Scientists at the University of Western Australia have proposed an explanation for the emergence of Earth's oxygen-rich atmosphere and the evolution of life. The results of the study are published in the journal Nature.

The first major event to affect animal evolution took place during the Ediacaran period between 570 and 550 million years ago and is thought to be a massive release of carbon dioxide and oxygen into the atmosphere and oceans as a result of an increase in phosphorus in seawater. To confirm this hypothesis, scientists tracked the phosphorus content in ocean sediments in Australia, China, Mexico and the United States.

Phosphorus is considered to be the main nutrient that limits the productivity of the marine environment over geologic time scales. Phosphorus dissolved in sea water enhances photosynthesis, which results in the production of oxygen. This prevents global ocean anoxia and also supplies oxygen to eukaryotic life forms, allowing them to evolve over millions of years.

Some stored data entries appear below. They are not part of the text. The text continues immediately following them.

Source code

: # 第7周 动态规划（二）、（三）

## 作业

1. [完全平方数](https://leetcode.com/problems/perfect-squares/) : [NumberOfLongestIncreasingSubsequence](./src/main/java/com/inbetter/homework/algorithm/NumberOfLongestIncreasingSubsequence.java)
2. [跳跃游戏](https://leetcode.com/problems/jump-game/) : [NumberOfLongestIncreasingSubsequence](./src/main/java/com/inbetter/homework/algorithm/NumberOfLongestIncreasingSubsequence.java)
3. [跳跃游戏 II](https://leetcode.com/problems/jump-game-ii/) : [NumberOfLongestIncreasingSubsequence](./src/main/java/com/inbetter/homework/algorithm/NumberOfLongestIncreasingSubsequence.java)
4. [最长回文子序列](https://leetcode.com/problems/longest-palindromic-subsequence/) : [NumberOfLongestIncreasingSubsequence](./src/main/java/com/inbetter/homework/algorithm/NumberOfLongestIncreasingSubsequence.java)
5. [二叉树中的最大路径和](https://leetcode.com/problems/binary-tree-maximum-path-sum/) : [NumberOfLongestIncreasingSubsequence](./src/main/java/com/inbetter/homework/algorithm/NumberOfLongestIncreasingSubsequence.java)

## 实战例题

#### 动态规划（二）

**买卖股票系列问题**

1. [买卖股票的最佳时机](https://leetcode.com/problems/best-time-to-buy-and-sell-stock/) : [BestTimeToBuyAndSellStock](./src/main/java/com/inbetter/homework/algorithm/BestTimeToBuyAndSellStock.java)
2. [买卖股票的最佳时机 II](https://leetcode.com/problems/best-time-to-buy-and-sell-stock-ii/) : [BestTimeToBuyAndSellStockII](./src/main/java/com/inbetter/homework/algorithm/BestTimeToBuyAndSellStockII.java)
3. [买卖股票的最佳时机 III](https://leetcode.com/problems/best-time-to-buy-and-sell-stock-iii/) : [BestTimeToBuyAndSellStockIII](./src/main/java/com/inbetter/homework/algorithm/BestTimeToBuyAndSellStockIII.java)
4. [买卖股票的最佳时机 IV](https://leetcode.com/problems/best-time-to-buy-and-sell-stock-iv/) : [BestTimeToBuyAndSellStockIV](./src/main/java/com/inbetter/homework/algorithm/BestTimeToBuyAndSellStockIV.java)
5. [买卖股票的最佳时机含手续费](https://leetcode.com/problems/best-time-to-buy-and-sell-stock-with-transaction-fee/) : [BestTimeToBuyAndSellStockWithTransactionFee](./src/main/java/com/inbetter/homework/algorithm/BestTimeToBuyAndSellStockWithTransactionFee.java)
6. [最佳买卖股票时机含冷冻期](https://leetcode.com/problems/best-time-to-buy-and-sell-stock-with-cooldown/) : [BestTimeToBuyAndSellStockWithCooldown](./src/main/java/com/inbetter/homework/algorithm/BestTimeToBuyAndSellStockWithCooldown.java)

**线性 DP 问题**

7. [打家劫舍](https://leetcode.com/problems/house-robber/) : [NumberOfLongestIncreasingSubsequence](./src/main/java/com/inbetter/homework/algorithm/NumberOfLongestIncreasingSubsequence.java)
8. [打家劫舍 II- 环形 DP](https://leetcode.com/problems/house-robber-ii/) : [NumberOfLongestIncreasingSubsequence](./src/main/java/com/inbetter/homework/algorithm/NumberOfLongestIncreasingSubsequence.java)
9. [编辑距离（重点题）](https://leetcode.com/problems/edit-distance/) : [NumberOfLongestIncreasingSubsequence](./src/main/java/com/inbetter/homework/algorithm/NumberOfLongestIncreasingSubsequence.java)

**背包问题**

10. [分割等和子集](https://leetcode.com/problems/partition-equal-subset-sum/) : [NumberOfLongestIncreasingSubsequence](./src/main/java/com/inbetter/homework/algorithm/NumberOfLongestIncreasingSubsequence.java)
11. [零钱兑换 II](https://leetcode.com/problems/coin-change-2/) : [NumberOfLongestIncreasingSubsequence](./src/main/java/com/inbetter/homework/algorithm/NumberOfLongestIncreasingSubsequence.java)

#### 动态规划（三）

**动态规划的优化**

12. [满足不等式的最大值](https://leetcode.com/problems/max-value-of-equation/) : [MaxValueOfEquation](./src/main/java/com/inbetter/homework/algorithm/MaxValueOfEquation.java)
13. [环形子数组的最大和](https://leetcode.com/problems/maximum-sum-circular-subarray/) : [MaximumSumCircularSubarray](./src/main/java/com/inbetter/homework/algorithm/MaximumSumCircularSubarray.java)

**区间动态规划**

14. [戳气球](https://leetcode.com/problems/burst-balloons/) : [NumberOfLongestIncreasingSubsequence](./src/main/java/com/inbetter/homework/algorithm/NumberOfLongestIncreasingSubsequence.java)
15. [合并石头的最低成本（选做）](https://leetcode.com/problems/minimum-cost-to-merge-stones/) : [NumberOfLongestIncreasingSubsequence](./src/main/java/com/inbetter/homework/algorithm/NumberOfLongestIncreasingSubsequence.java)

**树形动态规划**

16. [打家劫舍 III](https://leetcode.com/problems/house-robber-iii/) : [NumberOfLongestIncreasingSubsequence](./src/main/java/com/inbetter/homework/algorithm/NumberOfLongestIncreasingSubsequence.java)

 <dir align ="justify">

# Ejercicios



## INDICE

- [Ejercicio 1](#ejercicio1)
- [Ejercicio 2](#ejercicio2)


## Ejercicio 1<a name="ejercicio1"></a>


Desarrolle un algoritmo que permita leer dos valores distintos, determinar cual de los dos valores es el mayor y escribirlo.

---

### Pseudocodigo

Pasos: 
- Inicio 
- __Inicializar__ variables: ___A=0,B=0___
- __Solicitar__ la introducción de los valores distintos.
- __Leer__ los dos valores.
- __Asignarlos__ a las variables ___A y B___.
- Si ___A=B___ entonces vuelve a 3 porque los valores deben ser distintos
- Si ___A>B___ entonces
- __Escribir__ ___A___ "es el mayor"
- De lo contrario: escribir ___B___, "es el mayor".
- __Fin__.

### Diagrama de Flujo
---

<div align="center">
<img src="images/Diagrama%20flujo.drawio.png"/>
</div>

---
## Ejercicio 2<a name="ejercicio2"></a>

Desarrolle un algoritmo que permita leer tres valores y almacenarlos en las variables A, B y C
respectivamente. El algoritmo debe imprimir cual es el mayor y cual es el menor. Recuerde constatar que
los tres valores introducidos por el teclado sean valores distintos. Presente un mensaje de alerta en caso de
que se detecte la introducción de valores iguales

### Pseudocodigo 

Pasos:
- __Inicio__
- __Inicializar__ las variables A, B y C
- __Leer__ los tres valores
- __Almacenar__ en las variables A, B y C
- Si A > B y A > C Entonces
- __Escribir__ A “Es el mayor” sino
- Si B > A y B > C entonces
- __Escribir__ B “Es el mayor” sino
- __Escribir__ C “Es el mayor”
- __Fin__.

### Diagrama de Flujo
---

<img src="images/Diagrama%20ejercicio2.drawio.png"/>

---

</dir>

However, it turned out that the increase in the level of phosphorus in the ocean cannot explain the increase in the oxygen content in the atmosphere. During times of global ocean oxygenation, phosphorus levels rose in discrete pulses. This can be explained by the release of carbon dioxide and phosphorus from the oxidation of marine organic matter, mainly sulfates, followed by the release of phosphorus from onshore weathering caused by carbon dioxide.

The result indicates that extrinsic stimuli, such as sulfate weathering, played a role in the oxygenation of the oceans on Earth, and not just the internal cycle of phosphorus and oxygen in the ocean. In turn, this could help explain the long-term rise in atmospheric oxygen levels.